Her focus these days is on supporting her fellow educators with a group called The Teacher’s Lounge, where burlesque educators around the world learn from each other — and from Blue’s expertise. How should burlesque teachers handle deductions? Which class registration systems allow content that some perceive as adult? How can teachers secure business loans?

DC-based Headmistress of the Ellington Academy of Burlesque, which focuses on increasing Burlesque opportunities for marginalized individuals.
DC-based Headmistress of the Ellington Academy of Burlesque, which focuses on increasing Burlesque opportunities for marginalized individuals.

“There’s no formula for us,” Blue says, noting that many government programs to help struggling workers and businesses failed to support people in her industry. When lockdown first began, she saw that the instructors at her school, most of them gig workers, had difficulty securing unemployment insurance; though she applied for every loan she could, the amount she received through the PPP barely covered a third of a month’s expenses.

“For the hours that it took me to go through the paperwork,” she says, “I received only like a couple thousand dollars from the PPP. It just wasn’t enough, and that’s why we had to shut the doors.”

The past two years of working from home, and reflecting on the cultural shifts in burlesque, and the general turmoil of the world have refocused Blue on where she feels she can do the most good — supporting diverse burlesque educators, helping them to be better teachers while building businesses that will (hopefully) be recession-proof.

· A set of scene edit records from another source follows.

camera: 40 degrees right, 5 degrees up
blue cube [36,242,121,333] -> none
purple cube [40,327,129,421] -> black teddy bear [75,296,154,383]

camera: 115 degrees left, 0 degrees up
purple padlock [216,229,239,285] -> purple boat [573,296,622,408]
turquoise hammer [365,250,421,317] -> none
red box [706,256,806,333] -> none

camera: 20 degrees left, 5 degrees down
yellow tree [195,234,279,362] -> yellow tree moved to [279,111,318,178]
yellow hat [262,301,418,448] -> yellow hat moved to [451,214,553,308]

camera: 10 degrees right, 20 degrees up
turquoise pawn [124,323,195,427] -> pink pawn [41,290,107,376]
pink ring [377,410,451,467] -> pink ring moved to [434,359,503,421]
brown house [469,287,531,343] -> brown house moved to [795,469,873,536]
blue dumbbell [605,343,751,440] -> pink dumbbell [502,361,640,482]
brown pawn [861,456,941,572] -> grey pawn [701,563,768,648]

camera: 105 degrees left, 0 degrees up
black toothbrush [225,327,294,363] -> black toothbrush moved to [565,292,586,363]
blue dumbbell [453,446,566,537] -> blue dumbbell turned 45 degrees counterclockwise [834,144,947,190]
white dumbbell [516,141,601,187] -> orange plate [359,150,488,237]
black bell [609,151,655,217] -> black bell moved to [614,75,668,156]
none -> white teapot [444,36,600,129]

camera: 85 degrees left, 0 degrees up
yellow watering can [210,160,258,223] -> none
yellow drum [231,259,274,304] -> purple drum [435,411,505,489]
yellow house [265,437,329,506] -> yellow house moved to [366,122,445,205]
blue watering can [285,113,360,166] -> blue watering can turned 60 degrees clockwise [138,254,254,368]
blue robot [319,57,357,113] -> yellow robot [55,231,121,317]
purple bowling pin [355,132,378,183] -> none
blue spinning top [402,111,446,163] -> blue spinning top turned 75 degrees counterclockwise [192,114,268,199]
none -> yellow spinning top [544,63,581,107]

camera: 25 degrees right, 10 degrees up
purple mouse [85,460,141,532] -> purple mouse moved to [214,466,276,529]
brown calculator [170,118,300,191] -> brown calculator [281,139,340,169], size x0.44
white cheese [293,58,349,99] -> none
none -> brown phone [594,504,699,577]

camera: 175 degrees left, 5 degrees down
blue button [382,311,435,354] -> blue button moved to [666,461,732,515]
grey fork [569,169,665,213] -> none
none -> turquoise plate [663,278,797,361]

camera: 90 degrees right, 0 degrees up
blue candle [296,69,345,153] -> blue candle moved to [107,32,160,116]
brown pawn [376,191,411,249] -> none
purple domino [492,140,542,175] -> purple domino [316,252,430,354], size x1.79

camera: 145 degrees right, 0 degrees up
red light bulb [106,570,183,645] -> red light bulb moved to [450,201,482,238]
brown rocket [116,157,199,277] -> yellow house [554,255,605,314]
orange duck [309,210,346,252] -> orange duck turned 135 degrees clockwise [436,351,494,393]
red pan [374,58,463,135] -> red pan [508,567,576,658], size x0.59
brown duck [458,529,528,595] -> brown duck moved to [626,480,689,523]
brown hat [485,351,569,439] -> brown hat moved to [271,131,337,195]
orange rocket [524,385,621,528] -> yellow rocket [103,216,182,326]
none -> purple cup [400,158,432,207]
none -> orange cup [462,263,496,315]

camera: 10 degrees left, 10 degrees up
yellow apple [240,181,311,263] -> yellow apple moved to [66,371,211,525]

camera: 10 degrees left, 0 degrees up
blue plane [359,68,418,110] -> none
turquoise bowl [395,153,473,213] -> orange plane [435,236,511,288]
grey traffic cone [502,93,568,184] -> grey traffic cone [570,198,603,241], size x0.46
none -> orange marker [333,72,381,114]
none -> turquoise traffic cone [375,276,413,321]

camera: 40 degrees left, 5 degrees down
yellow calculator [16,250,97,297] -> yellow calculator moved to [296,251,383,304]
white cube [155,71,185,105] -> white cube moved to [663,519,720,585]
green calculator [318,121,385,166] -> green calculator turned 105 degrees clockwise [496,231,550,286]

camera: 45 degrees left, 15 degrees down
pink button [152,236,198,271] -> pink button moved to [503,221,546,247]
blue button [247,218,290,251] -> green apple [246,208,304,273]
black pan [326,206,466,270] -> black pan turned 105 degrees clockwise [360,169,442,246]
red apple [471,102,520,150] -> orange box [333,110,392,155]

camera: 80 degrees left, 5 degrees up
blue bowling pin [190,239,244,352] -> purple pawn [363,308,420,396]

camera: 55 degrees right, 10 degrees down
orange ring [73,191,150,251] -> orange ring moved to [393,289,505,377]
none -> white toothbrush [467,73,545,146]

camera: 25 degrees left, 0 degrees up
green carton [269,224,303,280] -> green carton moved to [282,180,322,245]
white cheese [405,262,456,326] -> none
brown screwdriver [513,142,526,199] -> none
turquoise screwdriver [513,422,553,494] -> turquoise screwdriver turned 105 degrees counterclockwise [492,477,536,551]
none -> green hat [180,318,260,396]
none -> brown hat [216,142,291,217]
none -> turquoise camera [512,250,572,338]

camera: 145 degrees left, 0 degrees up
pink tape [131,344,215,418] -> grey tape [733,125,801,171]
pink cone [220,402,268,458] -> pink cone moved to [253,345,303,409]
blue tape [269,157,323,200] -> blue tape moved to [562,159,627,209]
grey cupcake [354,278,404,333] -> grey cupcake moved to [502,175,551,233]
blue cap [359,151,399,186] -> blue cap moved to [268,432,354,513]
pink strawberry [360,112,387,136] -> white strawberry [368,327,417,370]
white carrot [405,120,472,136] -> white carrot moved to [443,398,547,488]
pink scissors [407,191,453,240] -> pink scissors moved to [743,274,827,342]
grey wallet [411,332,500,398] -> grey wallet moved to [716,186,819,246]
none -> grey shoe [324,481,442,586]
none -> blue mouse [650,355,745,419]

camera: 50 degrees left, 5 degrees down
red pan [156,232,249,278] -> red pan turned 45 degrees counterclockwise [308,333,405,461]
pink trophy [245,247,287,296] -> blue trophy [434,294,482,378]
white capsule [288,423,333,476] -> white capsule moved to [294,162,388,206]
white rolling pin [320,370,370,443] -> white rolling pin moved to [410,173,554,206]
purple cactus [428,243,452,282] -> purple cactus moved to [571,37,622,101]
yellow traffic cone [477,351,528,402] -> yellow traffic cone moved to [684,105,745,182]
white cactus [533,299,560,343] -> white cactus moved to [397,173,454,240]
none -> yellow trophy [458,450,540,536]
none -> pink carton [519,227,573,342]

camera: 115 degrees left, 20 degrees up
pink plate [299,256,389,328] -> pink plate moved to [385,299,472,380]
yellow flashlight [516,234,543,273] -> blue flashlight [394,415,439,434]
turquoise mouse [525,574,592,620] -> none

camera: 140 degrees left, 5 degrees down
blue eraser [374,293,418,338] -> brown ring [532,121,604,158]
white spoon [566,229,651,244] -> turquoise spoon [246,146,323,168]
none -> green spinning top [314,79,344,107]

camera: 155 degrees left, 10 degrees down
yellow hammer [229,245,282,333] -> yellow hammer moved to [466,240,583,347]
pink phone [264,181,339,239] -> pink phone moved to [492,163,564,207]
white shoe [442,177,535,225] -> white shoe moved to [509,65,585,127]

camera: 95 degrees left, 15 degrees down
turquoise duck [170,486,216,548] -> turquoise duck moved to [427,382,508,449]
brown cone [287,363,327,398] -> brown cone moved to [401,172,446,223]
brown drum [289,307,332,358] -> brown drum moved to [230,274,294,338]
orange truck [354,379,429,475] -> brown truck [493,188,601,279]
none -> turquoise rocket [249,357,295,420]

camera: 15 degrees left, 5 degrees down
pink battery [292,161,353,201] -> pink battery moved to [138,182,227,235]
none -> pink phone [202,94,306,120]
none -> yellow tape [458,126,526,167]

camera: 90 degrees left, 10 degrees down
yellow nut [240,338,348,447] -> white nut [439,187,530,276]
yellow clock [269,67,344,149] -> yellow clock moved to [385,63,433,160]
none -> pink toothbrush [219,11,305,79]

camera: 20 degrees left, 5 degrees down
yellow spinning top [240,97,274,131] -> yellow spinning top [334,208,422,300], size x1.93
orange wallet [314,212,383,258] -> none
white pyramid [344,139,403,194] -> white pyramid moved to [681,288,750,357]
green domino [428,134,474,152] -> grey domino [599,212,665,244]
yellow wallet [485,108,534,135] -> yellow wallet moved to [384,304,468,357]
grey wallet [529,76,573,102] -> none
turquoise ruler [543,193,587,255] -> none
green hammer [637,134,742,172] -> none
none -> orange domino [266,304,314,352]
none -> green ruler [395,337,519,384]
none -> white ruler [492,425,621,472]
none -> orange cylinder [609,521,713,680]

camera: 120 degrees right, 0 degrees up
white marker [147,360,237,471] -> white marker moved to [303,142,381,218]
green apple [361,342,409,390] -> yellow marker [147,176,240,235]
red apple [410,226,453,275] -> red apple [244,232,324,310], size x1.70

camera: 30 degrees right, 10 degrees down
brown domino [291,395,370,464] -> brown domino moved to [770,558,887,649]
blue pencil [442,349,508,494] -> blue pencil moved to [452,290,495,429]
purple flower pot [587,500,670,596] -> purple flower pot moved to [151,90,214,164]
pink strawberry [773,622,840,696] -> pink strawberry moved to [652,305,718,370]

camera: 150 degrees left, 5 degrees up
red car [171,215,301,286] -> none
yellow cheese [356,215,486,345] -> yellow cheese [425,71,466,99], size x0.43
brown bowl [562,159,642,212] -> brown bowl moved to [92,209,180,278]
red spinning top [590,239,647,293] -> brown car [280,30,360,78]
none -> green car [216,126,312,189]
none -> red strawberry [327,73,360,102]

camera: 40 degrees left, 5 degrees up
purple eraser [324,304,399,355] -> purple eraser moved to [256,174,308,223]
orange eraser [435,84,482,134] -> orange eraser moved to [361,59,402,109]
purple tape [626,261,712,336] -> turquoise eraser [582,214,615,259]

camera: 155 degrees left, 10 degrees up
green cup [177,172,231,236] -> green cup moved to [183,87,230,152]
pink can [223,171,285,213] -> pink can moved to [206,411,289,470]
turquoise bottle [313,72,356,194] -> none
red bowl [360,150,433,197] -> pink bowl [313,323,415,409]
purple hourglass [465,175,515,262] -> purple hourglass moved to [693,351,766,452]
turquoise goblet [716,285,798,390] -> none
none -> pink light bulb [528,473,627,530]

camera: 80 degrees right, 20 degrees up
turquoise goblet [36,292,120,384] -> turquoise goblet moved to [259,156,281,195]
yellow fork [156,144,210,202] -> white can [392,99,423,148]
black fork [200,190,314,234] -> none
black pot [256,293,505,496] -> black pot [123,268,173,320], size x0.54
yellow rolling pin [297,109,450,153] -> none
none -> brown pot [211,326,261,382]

“I’m really concerned about the kind of support there is or isn’t for educators of color to actually teach,” she says, “to get business loans, to build a business without loans.

She’s excited by performers who are newer to the scene, like Academy of Burlesque Graduate Mx. Pucks A Plenty, co-producer of the What the Funk festival and co-founder of the Curve Collective Cabaret, a group that describes itself as “an all Black and FAT collective featuring burlesque, drag, singing, comedy and poetry.”

Blue’s confident that as burlesque shows rise again in Seattle, it’ll be a stronger, more welcoming, more diverse scene than ever.

“I would like to support whoever is excited about coming forward with learning opportunities locally,” she says. “It’s time for me to turn into Auntie Indigo, Aunty Indi, and help whoever’s going to be next. If they want it.”